In order to not confuse STEVEN Johnson and Dana STEVENS, I will refer to Mr. Johnson as ‘Steven’ and to Ms. Stevens as ‘Dana,’ with no intentions of being disrespectful.

So author Steven Johnson decides to argue that watching TV makes you smarter in his essay, “Watching TV Makes You Smarter,” but movie critic Dana Stevens disagrees on his point of view and tells him to think outside the idiot box in his essay, “Think Outside the Idiot Box.” Dana blatantly responded to Steven’s long-ass essay in less than 24 hours in a response that  seems to be full of wrath and disagreement. First of all, by naming her article, “Think Outside the IDIOT Box,” Dana not only insultingly laughs at Steven, but she also refers to his thoughts as being idiotic. In her introduction, she keeps crushing Steven’s arguments with statements such as “I could make no sense of [Steven’s] piece.” Steven and Dana are on completely opposite extremes of the viewpoint.

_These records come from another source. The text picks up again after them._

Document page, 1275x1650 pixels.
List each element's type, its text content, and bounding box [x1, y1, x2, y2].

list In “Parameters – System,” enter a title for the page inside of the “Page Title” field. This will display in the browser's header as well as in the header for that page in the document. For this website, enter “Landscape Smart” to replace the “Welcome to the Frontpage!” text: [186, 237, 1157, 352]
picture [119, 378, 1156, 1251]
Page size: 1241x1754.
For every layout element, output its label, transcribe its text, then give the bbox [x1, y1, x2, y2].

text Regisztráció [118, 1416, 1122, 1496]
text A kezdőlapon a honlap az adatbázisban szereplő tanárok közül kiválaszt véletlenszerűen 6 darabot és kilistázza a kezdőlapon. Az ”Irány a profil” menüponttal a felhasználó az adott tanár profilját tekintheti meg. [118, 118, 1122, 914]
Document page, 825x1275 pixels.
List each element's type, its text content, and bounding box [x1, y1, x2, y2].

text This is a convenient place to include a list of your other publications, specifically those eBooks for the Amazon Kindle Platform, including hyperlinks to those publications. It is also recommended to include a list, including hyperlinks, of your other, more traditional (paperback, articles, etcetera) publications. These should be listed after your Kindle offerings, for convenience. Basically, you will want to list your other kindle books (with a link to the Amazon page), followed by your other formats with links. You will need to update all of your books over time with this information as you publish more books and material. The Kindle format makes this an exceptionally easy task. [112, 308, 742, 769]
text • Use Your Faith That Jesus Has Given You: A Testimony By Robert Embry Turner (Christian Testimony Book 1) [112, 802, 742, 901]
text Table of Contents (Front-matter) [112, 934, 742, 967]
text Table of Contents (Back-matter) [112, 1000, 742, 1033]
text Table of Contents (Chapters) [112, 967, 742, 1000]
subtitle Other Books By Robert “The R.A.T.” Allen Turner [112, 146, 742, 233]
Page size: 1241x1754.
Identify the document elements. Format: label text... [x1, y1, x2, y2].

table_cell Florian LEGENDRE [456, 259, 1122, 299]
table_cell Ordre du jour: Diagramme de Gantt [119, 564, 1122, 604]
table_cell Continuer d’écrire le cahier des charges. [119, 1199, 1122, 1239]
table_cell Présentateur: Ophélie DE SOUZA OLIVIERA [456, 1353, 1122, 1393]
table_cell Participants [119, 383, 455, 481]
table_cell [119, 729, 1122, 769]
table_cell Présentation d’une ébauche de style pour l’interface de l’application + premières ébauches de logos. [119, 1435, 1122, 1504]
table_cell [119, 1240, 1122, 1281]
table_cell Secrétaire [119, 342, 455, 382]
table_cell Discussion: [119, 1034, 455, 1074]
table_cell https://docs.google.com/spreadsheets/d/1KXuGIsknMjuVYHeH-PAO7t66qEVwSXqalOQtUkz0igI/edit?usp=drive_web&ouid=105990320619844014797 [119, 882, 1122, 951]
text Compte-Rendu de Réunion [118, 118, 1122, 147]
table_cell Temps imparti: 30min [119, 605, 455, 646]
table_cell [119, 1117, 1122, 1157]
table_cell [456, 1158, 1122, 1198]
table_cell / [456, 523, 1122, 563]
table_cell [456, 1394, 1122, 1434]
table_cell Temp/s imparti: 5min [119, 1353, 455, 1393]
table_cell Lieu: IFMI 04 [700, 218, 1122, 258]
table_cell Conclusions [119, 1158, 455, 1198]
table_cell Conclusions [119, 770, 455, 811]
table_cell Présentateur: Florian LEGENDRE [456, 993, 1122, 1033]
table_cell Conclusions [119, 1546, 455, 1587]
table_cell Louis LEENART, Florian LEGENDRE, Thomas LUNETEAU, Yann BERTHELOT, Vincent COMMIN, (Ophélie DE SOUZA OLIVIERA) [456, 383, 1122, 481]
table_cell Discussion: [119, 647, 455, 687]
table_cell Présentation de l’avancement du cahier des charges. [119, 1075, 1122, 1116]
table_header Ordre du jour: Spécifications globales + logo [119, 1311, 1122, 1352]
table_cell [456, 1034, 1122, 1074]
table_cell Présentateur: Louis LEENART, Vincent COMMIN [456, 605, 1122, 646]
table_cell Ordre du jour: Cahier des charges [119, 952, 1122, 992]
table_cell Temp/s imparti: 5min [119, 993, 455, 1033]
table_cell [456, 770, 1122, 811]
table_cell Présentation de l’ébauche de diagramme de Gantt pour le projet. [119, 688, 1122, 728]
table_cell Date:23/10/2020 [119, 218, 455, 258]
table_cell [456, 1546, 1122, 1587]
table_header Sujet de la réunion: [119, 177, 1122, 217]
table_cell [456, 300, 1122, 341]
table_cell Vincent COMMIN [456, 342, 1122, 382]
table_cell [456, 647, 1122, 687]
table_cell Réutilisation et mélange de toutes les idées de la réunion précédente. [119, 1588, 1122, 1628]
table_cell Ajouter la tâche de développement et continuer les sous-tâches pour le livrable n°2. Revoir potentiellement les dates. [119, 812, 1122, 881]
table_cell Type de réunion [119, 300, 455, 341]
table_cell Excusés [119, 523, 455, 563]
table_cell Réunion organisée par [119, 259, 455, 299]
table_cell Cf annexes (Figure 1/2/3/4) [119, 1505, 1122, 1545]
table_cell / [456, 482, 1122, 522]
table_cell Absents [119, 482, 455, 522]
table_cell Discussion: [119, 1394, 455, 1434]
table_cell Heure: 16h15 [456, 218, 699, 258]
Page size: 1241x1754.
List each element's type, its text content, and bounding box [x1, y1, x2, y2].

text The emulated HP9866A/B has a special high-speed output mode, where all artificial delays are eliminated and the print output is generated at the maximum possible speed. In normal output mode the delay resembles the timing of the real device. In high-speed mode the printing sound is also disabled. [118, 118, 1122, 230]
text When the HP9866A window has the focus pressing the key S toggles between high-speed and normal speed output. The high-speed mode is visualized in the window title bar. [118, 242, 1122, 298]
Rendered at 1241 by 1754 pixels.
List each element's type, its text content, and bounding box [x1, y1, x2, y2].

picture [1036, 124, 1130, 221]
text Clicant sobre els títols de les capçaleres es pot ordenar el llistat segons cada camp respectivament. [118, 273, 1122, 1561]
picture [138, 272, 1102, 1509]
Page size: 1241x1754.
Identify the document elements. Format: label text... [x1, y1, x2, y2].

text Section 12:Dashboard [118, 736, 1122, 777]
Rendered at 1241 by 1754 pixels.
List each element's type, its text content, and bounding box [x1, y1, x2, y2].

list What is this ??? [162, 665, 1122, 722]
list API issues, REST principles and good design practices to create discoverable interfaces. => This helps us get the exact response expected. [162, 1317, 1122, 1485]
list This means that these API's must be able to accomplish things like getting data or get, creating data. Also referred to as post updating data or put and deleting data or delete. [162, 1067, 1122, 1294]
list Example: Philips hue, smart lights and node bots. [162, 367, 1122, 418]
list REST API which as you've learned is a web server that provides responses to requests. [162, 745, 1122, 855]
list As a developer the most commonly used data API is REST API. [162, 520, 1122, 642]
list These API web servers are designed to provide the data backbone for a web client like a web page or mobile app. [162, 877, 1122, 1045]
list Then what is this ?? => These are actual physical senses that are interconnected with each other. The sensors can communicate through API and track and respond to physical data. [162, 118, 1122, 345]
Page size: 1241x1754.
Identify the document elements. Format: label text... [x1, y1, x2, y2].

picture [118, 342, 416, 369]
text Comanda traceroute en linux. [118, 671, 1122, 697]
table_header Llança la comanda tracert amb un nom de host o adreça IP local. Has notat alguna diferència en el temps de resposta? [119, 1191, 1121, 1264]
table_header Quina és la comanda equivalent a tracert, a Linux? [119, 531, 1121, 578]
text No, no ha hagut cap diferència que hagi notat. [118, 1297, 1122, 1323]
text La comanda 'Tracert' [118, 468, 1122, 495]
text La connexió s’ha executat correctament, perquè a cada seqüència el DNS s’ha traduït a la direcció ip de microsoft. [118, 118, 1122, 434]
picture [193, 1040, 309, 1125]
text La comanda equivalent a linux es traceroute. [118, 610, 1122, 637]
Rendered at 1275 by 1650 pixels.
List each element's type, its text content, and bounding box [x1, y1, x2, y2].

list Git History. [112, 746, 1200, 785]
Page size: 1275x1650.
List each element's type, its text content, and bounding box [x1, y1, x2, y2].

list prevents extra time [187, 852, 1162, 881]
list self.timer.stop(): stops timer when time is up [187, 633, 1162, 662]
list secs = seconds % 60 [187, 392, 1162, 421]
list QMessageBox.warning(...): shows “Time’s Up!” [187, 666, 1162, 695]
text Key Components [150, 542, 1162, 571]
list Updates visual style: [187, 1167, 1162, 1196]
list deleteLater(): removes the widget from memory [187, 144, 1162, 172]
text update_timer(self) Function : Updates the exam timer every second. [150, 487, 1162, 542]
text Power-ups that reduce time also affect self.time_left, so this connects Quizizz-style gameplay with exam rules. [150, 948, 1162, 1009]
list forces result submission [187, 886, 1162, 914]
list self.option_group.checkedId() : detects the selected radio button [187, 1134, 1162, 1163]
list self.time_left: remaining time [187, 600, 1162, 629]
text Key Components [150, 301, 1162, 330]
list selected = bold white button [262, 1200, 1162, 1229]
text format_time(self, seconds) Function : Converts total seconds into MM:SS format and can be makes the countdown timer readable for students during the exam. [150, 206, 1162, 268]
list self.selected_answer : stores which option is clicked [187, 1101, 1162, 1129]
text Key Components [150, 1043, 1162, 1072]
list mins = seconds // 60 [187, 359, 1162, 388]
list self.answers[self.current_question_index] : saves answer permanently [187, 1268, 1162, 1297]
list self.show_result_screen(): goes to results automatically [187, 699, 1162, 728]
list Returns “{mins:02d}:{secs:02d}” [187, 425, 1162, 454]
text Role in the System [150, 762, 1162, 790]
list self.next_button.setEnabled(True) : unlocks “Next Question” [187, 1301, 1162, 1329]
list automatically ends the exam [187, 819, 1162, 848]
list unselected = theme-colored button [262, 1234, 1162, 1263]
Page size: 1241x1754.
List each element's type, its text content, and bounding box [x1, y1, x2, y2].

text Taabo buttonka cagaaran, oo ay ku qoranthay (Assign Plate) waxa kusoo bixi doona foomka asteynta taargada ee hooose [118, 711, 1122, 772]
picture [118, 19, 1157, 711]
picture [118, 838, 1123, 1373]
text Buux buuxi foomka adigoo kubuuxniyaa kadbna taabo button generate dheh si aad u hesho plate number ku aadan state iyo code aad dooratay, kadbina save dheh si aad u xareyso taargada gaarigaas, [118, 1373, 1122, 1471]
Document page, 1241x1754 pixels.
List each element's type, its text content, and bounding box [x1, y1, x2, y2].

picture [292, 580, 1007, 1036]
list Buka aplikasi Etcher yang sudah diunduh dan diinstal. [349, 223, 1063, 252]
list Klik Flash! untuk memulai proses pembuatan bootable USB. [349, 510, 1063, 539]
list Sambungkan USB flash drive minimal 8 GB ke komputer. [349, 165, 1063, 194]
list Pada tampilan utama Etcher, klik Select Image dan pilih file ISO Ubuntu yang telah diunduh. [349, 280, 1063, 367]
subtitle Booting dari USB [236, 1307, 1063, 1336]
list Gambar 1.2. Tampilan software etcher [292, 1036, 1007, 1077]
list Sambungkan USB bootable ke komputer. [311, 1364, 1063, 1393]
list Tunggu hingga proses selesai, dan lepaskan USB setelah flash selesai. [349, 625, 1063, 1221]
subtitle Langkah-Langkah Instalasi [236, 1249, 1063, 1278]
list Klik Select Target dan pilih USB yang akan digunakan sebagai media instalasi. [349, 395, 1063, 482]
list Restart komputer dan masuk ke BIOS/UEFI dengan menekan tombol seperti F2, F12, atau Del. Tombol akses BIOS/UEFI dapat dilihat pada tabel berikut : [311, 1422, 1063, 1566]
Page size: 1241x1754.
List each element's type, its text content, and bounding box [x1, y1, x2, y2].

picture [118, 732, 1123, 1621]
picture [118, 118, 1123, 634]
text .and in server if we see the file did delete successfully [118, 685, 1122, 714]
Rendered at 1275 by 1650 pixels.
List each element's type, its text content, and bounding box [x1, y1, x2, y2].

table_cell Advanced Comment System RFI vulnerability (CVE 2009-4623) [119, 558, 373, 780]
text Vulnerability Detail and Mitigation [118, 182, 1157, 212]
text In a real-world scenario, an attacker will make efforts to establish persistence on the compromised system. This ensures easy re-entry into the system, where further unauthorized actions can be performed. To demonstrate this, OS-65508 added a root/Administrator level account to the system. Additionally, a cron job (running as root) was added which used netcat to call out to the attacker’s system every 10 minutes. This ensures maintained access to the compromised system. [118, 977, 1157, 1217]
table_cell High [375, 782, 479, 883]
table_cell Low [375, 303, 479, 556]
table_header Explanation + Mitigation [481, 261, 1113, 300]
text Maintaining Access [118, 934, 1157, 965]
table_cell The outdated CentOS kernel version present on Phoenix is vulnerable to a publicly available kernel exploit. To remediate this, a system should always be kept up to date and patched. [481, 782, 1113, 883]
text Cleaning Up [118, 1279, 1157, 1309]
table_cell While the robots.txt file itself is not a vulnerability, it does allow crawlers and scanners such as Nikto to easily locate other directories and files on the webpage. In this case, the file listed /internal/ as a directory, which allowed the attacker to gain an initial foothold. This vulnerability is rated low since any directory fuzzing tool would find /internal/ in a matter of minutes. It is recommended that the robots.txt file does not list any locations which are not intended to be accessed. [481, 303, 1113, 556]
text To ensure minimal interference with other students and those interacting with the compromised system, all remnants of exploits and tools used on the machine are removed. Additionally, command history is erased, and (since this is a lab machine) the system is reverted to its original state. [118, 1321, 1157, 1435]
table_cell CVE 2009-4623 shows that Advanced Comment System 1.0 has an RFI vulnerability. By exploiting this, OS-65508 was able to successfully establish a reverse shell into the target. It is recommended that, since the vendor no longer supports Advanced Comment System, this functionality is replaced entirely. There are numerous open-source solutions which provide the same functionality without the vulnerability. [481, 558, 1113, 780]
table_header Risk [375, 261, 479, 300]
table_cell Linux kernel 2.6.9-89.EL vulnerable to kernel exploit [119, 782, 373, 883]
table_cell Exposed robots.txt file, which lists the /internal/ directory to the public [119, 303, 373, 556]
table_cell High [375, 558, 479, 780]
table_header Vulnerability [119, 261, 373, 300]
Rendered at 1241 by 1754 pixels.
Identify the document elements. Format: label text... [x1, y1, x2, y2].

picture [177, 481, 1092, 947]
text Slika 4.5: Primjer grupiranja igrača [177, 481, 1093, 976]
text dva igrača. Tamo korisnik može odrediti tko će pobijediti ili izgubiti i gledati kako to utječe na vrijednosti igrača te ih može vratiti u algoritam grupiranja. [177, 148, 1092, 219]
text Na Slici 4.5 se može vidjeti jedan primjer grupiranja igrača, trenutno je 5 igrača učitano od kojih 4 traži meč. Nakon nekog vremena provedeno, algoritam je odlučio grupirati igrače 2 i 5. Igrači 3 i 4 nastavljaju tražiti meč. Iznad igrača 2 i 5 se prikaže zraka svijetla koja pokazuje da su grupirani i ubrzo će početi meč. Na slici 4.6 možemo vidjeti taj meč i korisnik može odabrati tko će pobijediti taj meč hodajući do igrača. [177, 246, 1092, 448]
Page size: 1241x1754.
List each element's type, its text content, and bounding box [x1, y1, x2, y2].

Following her introduction, Dana recognizes Steven’s essay as a powerful, strong, well-built article. She paraphrases and summarizes it in a few sentences. She quotes him on the argument that he makes in order to explicitly differentiate their standpoints. But after that, she decides to stick mostly with paraphrasing and summarizing to make her essay concise and direct. A few quotation marks are thrown in there every once in a while in order to expose proof and validity, and to fulfill every writer’s desire to visually see four apostrophes enclosing a sentence in any “well-founded” piece of writing (maybe Cormac McCarthy was right. Maybe quotation marks are stupid and a waste of time, but that’s for another essay). She does, however, conclude with short quotations that describe Steven’s specific description of why we watch TV shows. The seven or eight two- or three-word quotations that she uses throughout her argument do provide an appropriate context of Steven’s discussion and prove the point that she is trying to make. She does frame, introduce, and explain every quotation effectively, but I feel like her use of paraphrasing (about nine) adapts better to the style of her short and straight-to-the-point response.